DAVID McNaught was never given a real opportunity to say goodbye to his mother.
He blames Rockhampton Hospital for that.
And for not giving his family any answers as to why she died five days after routine surgery to remove her gall bladder.
When Mr McNaught took to the witness stand on the first day of the inquest into Judith McNaught's death yesterday in the Rockhampton Coroners Court, the memories came flooding back.
He spoke of finding his 69-year-old mother in the intensive care unit of Rockhampton Hospital after routine surgery and "so bloated her tongue was sticking out of her mouth and unconscious".
Mr McNaught said he and his family were not aware she had been moved to the intensive care unit until his sister went to deliver some clothes to the hospital for their mother.
The family were later told by ICU staff that the mother-of-three was "on her way out", Mr McNaught said.
He said his brother travelled for two days from an offshore oil rig and two of his mother's sisters travelled up from New South Wales.
Mr McNaught described how his mother lasted for about an hour after her sisters arrived before she passed away.
"My mother went in for a routine procedure and never came out," he said.
"Our requests for information and an explanation about what went wrong have been ignored by the hospital.

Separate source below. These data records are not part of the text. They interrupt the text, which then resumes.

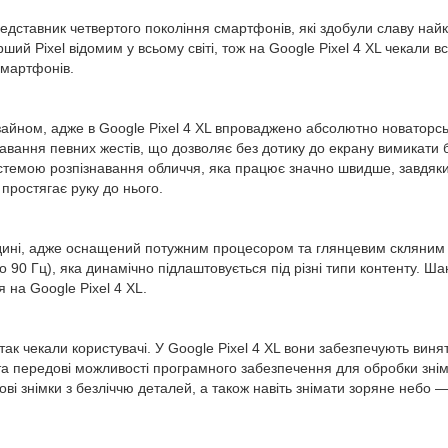
дставник четвертого покоління смартфонів, які здобули славу найк
ший Pixel відомим у всьому світі, тож на Google Pixel 4 XL чекали 
смартфонів.
айном, адже в Google Pixel 4 XL впроваджено абсолютно новаторськ
навання певних жестів, що дозволяє без дотику до екрану вимикати б
стемою розпізнавання обличчя, яка працює значно швидше, завдяки
простягає руку до нього.
середині, адже оснащений потужним процесором та глянцевим склян
 90 Гц), яка динамічно підлаштовується під різні типи контенту. Ша
 на Google Pixel 4 XL.
так чекали користувачі. У Google Pixel 4 XL вони забезпечують виня
а передові можливості програмного забезпечення для обробки знімкі
пові знімки з безліччю деталей, а також навіть знімати зоряне небо 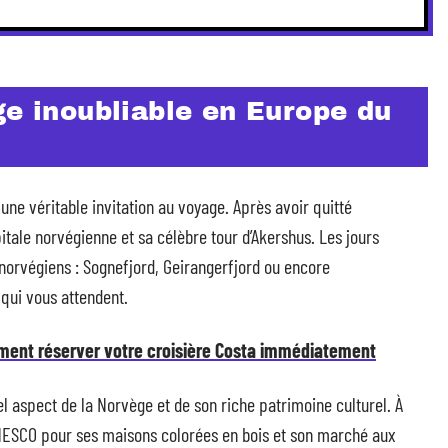
ge inoubliable en Europe du
 une véritable invitation au voyage. Après avoir quitté
itale norvégienne et sa célèbre tour d’Akershus. Les jours
 norvégiens : Sognefjord, Geirangerfjord ou encore
 qui vous attendent.
ment réserver votre croisière Costa immédiatement
l aspect de la Norvège et de son riche patrimoine culturel. À
UNESCO pour ses maisons colorées en bois et son marché aux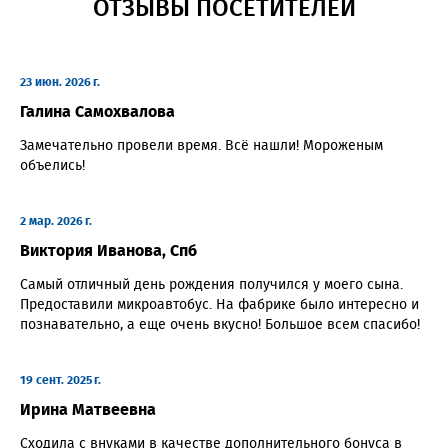
ОТЗЫВЫ ПОСЕТИТЕЛЕЙ
23 июн. 2026 г.
Галина Самохвалова
Замечательно провели время. Всё нашли! Мороженым
объелись!
2 мар. 2026 г.
Виктория Иванова, Спб
Самый отличный день рождения получился у моего сына.
Предоставили микроавтобус. На фабрике было интересно и
познавательно, а еще очень вкусно! Большое всем спасибо!
19 сент. 2025 г.
Ирина Матвеевна
Сходила с внуками в качестве дополнительного бонуса в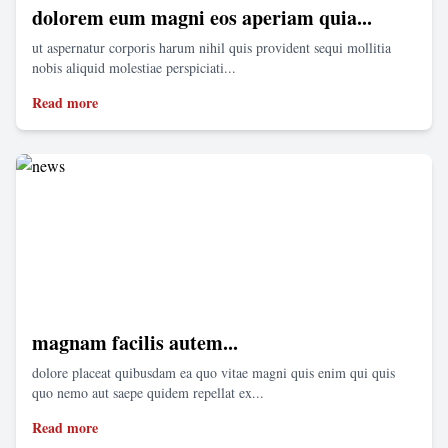
dolorem eum magni eos aperiam quia...
ut aspernatur corporis harum nihil quis provident sequi mollitia
nobis aliquid molestiae perspiciati...
Read more
magnam facilis autem...
dolore placeat quibusdam ea quo vitae magni quis enim qui quis
quo nemo aut saepe quidem repellat ex...
Read more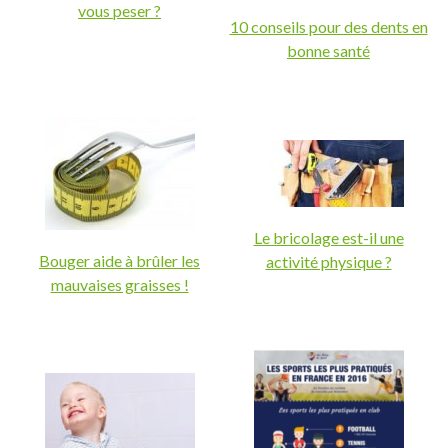
vous peser ?
10 conseils pour des dents en
bonne santé
Le bricolage est-il une
Bouger aide à brûler les
activité physique ?
mauvaises graisses !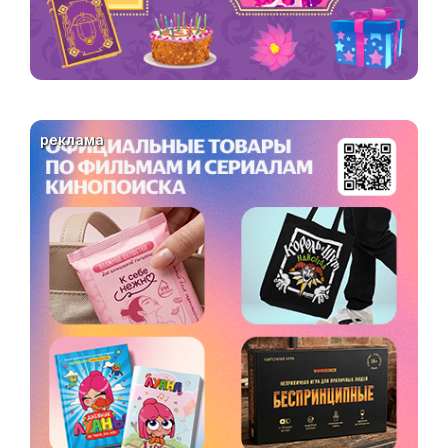
реклама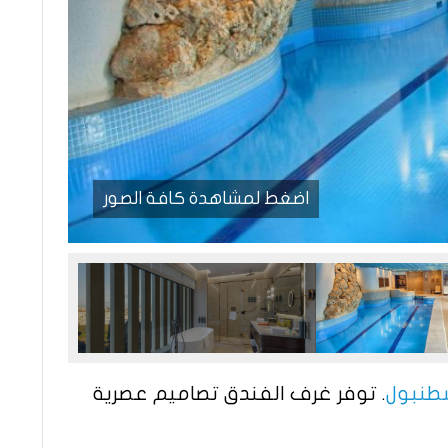
اضغط لمشاهدة كافة الصور
طنبول
. توفر غرف الفندق تصاميم عصرية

"We want to know why my mother was left unobserved for such an extraordinary period of time and how such a fit and healthy lady can die after such a routine procedure.

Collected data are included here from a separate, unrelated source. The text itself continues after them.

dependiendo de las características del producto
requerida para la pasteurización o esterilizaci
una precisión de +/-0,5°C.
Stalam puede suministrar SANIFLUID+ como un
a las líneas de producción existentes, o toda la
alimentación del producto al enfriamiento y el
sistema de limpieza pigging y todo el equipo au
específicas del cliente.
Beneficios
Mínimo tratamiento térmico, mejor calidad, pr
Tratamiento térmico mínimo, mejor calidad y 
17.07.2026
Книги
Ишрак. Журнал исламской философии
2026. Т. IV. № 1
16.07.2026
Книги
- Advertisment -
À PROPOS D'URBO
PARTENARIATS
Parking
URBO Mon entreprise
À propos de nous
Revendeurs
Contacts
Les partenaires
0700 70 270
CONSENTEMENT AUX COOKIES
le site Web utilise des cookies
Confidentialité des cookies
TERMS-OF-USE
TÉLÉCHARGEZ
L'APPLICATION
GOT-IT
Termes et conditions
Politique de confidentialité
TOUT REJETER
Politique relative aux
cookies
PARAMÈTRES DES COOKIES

Mr McNaught said his mother would swim from 60 to 70 laps in the pool during summer and practised Tai Chi.
He said she endeavoured to remain healthy, never drinking or smoking, so she could be around to "enjoy her twilight years".
"This is not about compensation," Mr McNaught said.
"We don't want to see another family go through what we have endured."
He said he personally blamed the hospital, but the ultimate decision of who to blame was in Coroner Annette Hennessy's hands.